As for Rage, expect me to chime in on that subject once I’ve gotten my hands on it.


Beginnings and delays

This is it then, the first post I’m writing for this little experiment. I’m going to start this off on a bit of a sad note, since Blizzard broke the news yesterday that Diablo III would not be able to make a 2011 release date after all. This is what Blizzard’s Mike Morhaime had to say on the matter:

We commonly use the term “soon” when referring to Blizzard releases, because we know that no matter how hard we’re working to reach a target, we’re not going to compromise and launch a game before it’s ready. For Diablo III, we were aiming to launch by the end of 2011. As we’re announcing globally today, our new target for the game is early 2012.

While this news might not be a complete surprise, I know that many of you were hopeful that Diablo III would ship this year. We were too. However, this week we pulled together people from all of the teams involved with the game to decide whether we felt it would be ready before the end of December, and we grudgingly came to the conclusion that it would not.

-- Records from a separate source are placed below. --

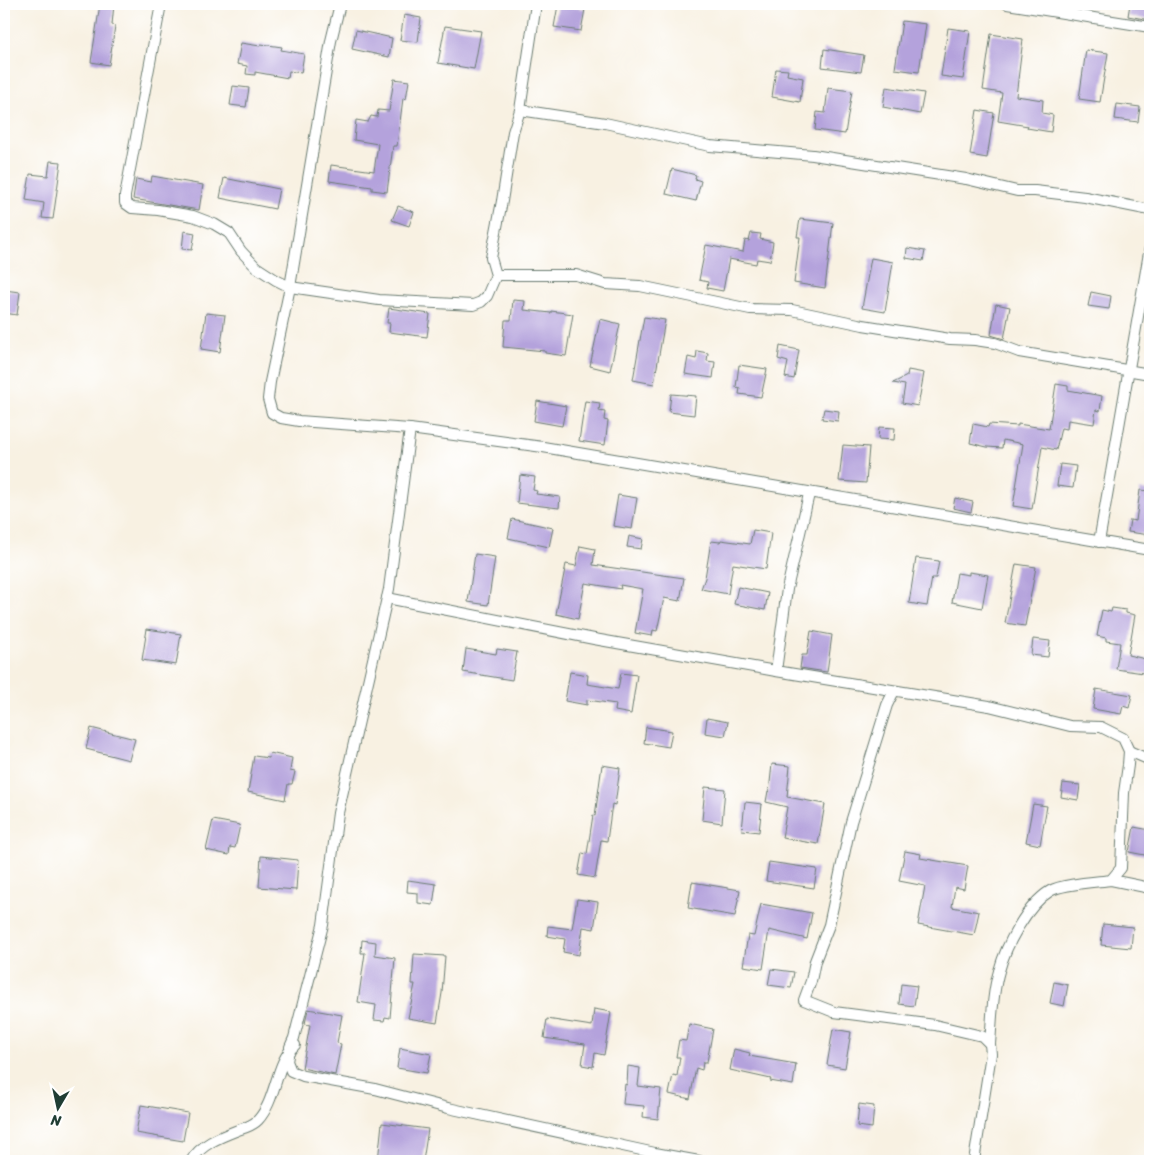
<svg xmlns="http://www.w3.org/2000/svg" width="1154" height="1165" viewBox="0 0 1154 1165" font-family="Sriracha,sans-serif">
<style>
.building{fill:#b4a2dc}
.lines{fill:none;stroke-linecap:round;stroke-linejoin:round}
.minor-casing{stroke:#6b7c71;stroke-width:12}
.minor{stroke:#fff;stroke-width:10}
</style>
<rect width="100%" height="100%" fill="#fff"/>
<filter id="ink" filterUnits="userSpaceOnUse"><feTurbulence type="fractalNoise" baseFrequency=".02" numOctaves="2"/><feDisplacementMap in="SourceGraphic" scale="10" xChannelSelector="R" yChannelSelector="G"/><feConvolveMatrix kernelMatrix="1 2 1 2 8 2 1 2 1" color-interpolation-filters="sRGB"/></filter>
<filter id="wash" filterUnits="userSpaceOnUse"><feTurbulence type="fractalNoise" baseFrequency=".0096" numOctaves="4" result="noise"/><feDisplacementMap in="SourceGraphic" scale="20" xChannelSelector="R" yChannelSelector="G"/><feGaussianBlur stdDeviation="1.12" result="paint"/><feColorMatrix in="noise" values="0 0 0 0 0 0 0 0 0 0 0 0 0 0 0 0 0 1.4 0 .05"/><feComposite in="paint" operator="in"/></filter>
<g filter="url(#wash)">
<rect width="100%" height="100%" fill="#f8f1e2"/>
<g id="blocks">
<!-- building -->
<g class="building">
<polygon points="100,4 114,4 112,25 115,26 109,65 91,62"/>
<polygon points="1130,4 1150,4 1150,20 1128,16"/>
<polygon points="558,5 585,9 581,31 554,27"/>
<polygon points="404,15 421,18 418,42 400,40"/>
<polygon points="902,21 926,24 919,72 895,69"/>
<polygon points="445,26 481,31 474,69 438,63"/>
<polygon points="948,28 970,31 963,79 941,76"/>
<polygon points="356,30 392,38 389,57 352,49"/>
<polygon points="991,34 1023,39 1016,96 1043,100 1042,113 1053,115 1051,132 1027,128 1028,126 998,121 1002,93 983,90"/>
<polygon points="241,43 260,46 261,44 282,47 281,50 304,54 301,73 289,71 288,78 255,72 255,75 246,74 247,66 237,64"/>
<polygon points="824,49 864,55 861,72 822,67"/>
<polygon points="1086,50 1108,53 1100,102 1079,99"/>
<polygon points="776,69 788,70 787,75 803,78 800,102 772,97"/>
<polygon points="394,79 409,81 406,99 403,98 397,146 393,146 387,192 372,190 372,187 329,181 331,165 374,171 378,144 354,140 356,120 368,122 371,116 377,117 378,110 389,111"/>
<polygon points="233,86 249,88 246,107 230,105"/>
<polygon points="886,87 924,93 920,114 883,107"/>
<polygon points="828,88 852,91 845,134 815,130 817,112 825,113"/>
<polygon points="1117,104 1140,107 1138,122 1115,119"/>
<polygon points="977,110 994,113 987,158 970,155"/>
<polygon points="50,161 61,162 53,219 42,218 44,203 26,200 30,174 48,176"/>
<polygon points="672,169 696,175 695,179 701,181 696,201 666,194"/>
<polygon points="152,176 203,185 199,210 133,199 136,179 151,182"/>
<polygon points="224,178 279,189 275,209 220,198"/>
<polygon points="398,206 414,212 409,226 392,220"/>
<polygon points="800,219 833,223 825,288 794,283 800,237 797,237"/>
<polygon points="184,231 195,233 192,250 182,249"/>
<polygon points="751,233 761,234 760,239 773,242 770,261 757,259 756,264 729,259 723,291 707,288 708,282 699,280 706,245 743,252 745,240 749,241"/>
<polygon points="907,248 925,251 923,261 906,258"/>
<polygon points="871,258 893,262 885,312 862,308"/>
<polygon points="4,290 20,292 17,315 4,313"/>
<polygon points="1091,292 1111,296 1109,309 1088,306"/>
<polygon points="513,300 525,301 524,310 551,313 551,311 573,314 566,356 545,353 545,351 503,347 505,320 511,320"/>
<polygon points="996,304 1010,307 1004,339 991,335"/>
<polygon points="389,308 430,314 427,337 389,332 390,323 387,323"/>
<polygon points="206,313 225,315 220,352 201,349"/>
<polygon points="644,317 665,320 654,384 633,380"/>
<polygon points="600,319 620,324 610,371 590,366"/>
<polygon points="780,346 799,350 794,379 785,377 788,362 778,359"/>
<polygon points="697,351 708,353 707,361 715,362 713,378 685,374 688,357 696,359"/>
<polygon points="739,365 767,369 761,397 739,394 740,388 736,387"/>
<polygon points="908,370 924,373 918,406 902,403 905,385 893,383 907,376"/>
<polygon points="1056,384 1068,386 1068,390 1102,396 1100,411 1096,410 1094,424 1068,420 1067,429 1061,428 1056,450 1042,447 1032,509 1013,506 1023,444 1003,440 1002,448 987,447 970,443 973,424 988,427 989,424 1018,426 1018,424 1049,429"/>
<polygon points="671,394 696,396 694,415 669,412"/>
<polygon points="537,401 566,406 562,426 534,421"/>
<polygon points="585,401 600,403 599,411 605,412 604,420 608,421 605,445 579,441"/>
<polygon points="824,409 839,411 838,421 822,419"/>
<polygon points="879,427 895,428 894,440 878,439"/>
<polygon points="843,445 869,447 866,483 839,481"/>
<polygon points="1060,464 1076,466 1073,488 1057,486"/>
<polygon points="520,475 535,477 533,490 537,491 536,494 560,497 559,508 517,503"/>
<polygon points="1140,490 1150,491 1150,535 1128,532 1130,520 1136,521"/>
<polygon points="618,495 637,498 632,529 613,526"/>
<polygon points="955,498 973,502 971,512 953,508"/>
<polygon points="512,519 553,528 549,547 508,538"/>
<polygon points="753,530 771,533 766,569 733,564 728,594 701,589 705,578 711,541 720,542 721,540 750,544"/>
<polygon points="629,536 643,539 641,549 627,547"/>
<polygon points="580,546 595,549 593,565 684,578 680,601 664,598 657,631 653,630 652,636 635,633 643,589 620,585 621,589 585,583 578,619 556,614 566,564 576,566"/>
<polygon points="475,554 495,557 488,605 468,602"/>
<polygon points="916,558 939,561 936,578 932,578 927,606 909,603"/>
<polygon points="1016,564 1036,567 1025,626 1005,623"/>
<polygon points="969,572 988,575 982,608 952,602 957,573 969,575"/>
<polygon points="738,587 768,593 765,610 734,604"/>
<polygon points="1112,608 1126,610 1126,613 1135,615 1128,655 1150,660 1150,674 1116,669 1120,643 1106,641 1106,638 1097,636 1102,610 1111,612"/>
<polygon points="147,629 181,634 176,665 142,660"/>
<polygon points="811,631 832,635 827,672 800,668 802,655 807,655"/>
<polygon points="1033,639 1050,641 1048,657 1031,655"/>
<polygon points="466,649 496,654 497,649 517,652 512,680 463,672"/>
<polygon points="570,672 588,675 587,684 618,689 621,673 637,675 631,714 615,711 616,704 587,700 587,705 565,701"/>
<polygon points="1096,689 1132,695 1129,708 1123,706 1121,714 1093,709"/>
<polygon points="707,718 728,722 725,736 705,733"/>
<polygon points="646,727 672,731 669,747 644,743"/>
<polygon points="91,728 135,739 129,760 86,749"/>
<polygon points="270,753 292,758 290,771 295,772 292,784 288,784 285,800 248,792 254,756 269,758"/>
<polygon points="772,764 790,766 787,797 825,804 818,844 782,838 787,807 766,802 768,791 769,792"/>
<polygon points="602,765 620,768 615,805 612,804 607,841 601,840 595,878 578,875 582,853 587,854 593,815 595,816"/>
<polygon points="1063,783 1080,785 1078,800 1061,797"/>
<polygon points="705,787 725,789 722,823 702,820"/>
<polygon points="745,802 762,804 759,832 742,830"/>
<polygon points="1033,804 1047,806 1040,845 1026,842"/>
<polygon points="213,820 240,825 235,848 230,847 229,855 206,850"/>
<polygon points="1134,827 1150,830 1150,856 1129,852"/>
<polygon points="905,851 921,854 920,858 968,866 964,889 955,887 952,907 979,912 974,935 918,925 925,886 899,881"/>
<polygon points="261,856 298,860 296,890 259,887"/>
<polygon points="769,862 817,869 814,888 766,881"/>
<polygon points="408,880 436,884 433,905 418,903 418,893 407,892"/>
<polygon points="692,882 740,890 735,916 688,908"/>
<polygon points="577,899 598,902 594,929 583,927 579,955 563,952 565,939 547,936 548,926 572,929"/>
<polygon points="761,904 812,913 807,939 769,930 763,969 743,966 748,935 754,936"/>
<polygon points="1103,924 1133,927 1131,948 1101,945"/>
<polygon points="362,940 376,942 375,955 395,958 390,1018 385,1017 384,1021 374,1020 376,1005 358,1002 365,953 361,953"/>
<polygon points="414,954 445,956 442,993 437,1023 408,1018 415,984 412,984"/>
<polygon points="771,969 794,972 791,988 768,985"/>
<polygon points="1054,982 1068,985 1064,1006 1050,1003"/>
<polygon points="901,984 917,986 914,1006 899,1004"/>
<polygon points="308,1009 342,1015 337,1043 341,1044 335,1075 302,1068 310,1025 305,1024"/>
<polygon points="594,1009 611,1012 604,1055 595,1053 593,1067 582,1065 585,1044 544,1038 547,1019 592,1026"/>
<polygon points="689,1024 713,1029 707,1062 703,1062 702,1070 696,1068 690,1099 669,1094 673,1075 677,1076 680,1057 676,1057 679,1040 686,1041"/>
<polygon points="833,1029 851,1032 845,1068 827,1065"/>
<polygon points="400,1048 431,1054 427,1073 397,1068"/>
<polygon points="734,1049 750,1053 749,1056 796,1064 793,1085 770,1081 771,1079 730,1070"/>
<polygon points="628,1066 640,1068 638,1086 661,1089 658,1119 643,1117 644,1106 623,1104 625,1084 627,1085"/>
<polygon points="859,1104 874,1106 872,1128 857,1126"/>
<polygon points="141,1105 188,1113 183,1141 136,1133"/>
<polygon points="382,1123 428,1129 423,1161 378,1161"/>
</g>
</g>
</g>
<g filter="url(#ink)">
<use href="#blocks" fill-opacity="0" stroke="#6b7c71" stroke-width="1"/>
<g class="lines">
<!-- minor casing -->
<g class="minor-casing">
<g id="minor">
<polyline points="161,4 125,196 125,203 132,208 158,210 193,216 214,224 229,233 241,251 256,267 276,280 290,287 379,300 473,305 481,302 487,296 496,275 491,258 502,201 513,132 520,110 536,4"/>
<polyline points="340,4 331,41 290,287 270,382 268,399 272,413 281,418 299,421 410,429 543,447 1150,550"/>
<polyline points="1007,4 1150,27"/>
<polyline points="520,110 605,123 710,146 813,155 966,179 1017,191 1035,191 1085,197 1150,210"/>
<polyline points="496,275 576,275 605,284 640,286 750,309 792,310 863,325 950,339 975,340 995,343 1019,352 1150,374"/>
<polyline points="1099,542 1150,247"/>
<path d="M387 598 594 639 776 671 989 706 1070 726 1101 727 1123 738 1129 751 1128 765 1124 793 1121 868 1111 880C1096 882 1062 884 1050 891 1027 905 1006 945 999 971 992 994 992 1020 990 1044"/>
<polyline points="776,671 787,589 809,494"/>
<polyline points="894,691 887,705 851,822 829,925 815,961 811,981 804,1000 834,1012 935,1025 982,1036 990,1044 991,1054 974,1161"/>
<polyline points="1129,751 1150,760"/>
<polyline points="1111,880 1150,888"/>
<polyline points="288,1056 287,1061 291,1071 303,1076 375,1089 448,1108 655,1153 699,1161"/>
<path d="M191 1161C201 1144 220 1137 238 1130 245 1128 253 1125 258 1120 277 1099 275 1063 295 1045L290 1047 294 1038 323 925 338 813 389 589 410 429"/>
</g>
</g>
<!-- minor -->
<use href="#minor" class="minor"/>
</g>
</g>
<!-- margin -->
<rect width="1154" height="1165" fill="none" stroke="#fff" stroke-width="20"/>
<!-- north arrow -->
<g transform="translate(58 1108) rotate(189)" stroke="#ffffff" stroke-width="4" paint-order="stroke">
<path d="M0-4L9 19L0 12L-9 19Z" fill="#1f3d34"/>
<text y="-8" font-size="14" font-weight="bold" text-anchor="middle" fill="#1f3d34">N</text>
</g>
</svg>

Ultimately, we feel that to deliver an awesome Diablo sequel that lives up to our expectations and yours as well, we should take a little more time and add further polish to a few different elements of the game.

The upside of today’s announcement is that we will be running the beta test longer than we initially planned, which will allow us to invite more of you who have opted in. (source)

Some sites are actually presenting this as good news, saying that Diablo III ‘now has a release date’. But for those of us who have been paying closer attention, considering the recent start of the ‘friends and family’ beta and Jay Wilson’s continued optimism regarding the push for a 2011 release date, this is actually pretty damn disappointing. Though we should have known better.

So now what? Well, I think it’s safe to say we can stop fantasizing about a little Diablo III by the fireplace this Christmas and start wondering what ‘early 2012′ actually means. In the meantime keep checking your accounts for the beta and have a little cry about it every time it isn’t there.